その時、巨大な白鹿に乗り、灰汁色のマントをたなびかせた青年が、街道を猛スピードで駆けてきたのだ。
彼を見知った城下町の女が、通り過ぎざまに大声を上げる。
「止まってえっ! あんた、南の森の魔法使いのシーディでしょっ! ミラージュや近衛兵たちは、どこっ。あんたの家に行ったんじゃなかったの!」
聞き覚えのある声に眉をしかめて、小柄な魔法使いは、白鹿の速度を緩める。
頭に結い上げたブルネットの髪を乱した女が、きつい眼差しでこちらを睨みつけていた。城下町の中でも極めつけに美しい女。それは、まだ、彼がシーディの名前で、近衛兵たちが白魔女に雪だるまに変えられる前の頃、多少なりとも知っていた相手だった。
「やっぱり、シーディね! そんな長い髪をしてるから見違えそうだったけど、白魔女をあんなに怒らせて……北の丘に急に現れたあの氷柱の塔は何? あんた、皇宮におかしな魔法でもかけたんじゃないの。ねぇ、 お願いだから、ミラージュを困らせるようなことは止して!」
「ミラージュ? ふん、あの死に損ないがどうしたって?」
「え……? 今、何て言ったの?」
女は怪訝そうに眉をひそめた。変だ。あのお人好しで、いつも弱気なシーディが、こんな話し方をするなんて。
その時、また、雷鳴が空から響いてきた。恐怖で両耳を抑えた女に冷ややか視線を送ると、魔法使いの青年は言った。
「さっさと逃げろ。これから、ここは戦場になる」
「ね、ねぇ……あんた、本当にシーディなの? 」
こちらを見下ろす切れ長の目。その瞳の色は、冬の夜の湖に張った氷のごとく硬く凍りつき、出会った者の心の奥を震え上がらせる。

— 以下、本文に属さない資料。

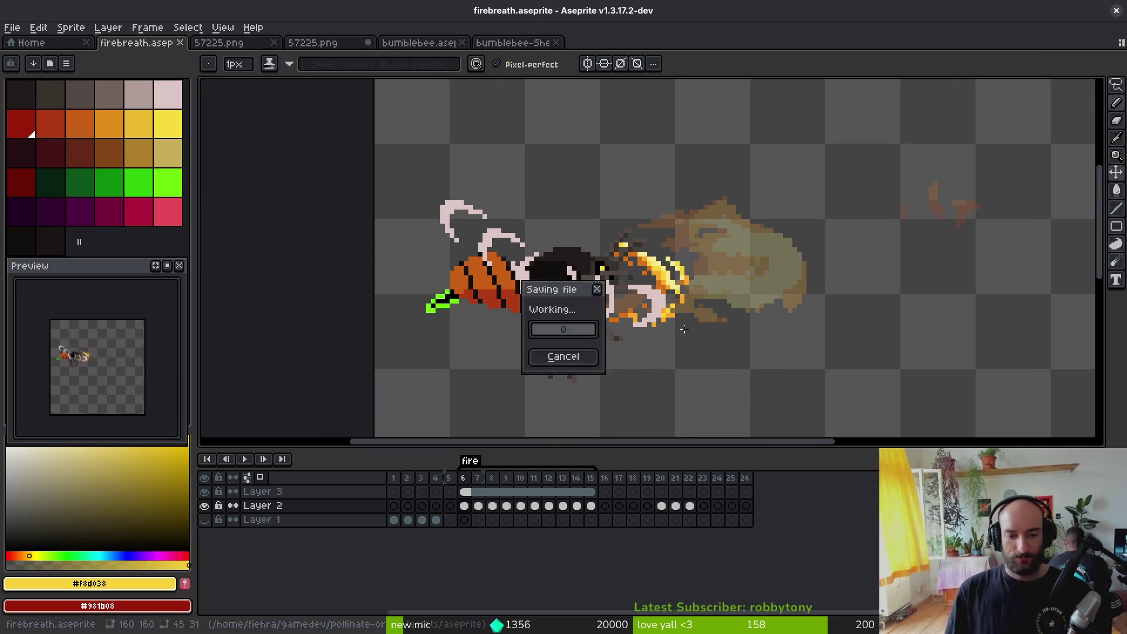
Step: Close both 57225.png tabs without saving and the bumblebee sprites, then move to Godot
{"action": "middle_click", "coordinate": [229, 46]}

突然、白鹿から降りて目前に立った青年に気圧され、二、三歩、女は後退った。
「俺の名は大魔法使い、灰色猫。もう、シーディ(とるにたらない者)などという者は、ここにはいない。だから、金輪際、俺のことをその名で呼ぶな!」
踵を返すと、ぺたんと座り込んでしまった女をその場に残して、灰色猫は北の皇宮へ続く石橋の方へと歩いていった。
それを待っていたかのように、稲妻が空を二分して宙を縦に割った。間髪入れず、石橋の袂に落雷の大轟音が響き渡った。
「ふん、白魔女の奴、俺に脅しをかけてやがる」
灰色猫は、身につけた灰汁色のマントをおもむろに脱ぐと、
「ベルベット、Alteration! (変化)」
声高らかに呪文を唱えた。以前の彼なら1度使った呪文は2度は発動しなかった。だが、そんな呪縛は灰色猫を名乗ったとたんに、消え失せていた。

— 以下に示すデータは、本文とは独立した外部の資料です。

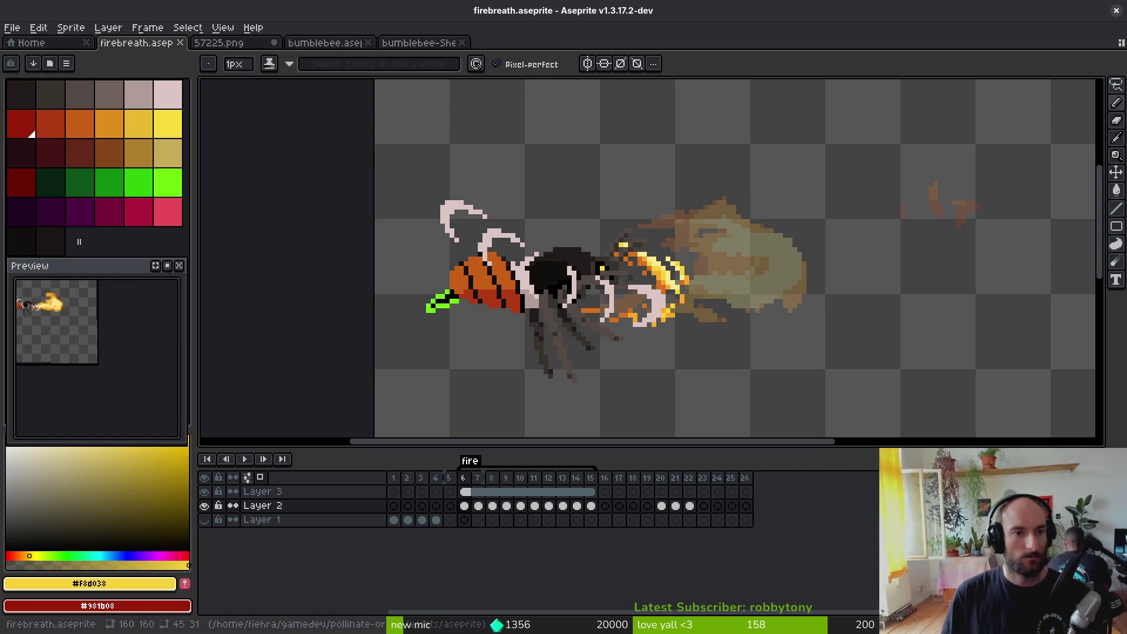
{"action": "middle_click", "coordinate": [229, 46]}
{"action": "left_click", "coordinate": [543, 353]}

くるりと一回転させたマントが、見る見るうちに5~6mの長さの一本鞭に姿を変える。
一本鞭の長いボディは細かな灰色革でマクラメ状に編み込まれ、グリップには、白い薔薇が一輪、あしらわれている。それは、漲る魔法の力を身に宿す一本鞭。
灰色猫は、グリップを回し、頭上に鞭で弧を描きながら石橋を渡り始めた。
長いテールを振り回す毎に、一本鞭の先端部分は音速を超え、ソニックブームの乾いた音がパシッと頭上に響く。
灰色猫は雷鳴が轟く空に向かって叫び声をあげた。
「白魔女よ、勿体ぶらず、今、お前の持てる限りの魔法力を注ぎ込んで、雷を撃ち落としてこい! いつまでも高見の見物を決めていると、人と街はあの少年に、あっという間に再生させられてしまうぞ」
静寂。
だが、次の瞬間、
雷鳴と稲妻と落雷。轟音と閃光と地響。
石橋を襲ってきた凄まじい音と揺れの中で、灰色猫は一本鞭をぐるぐると回しながら、かん高い笑い声をあげた。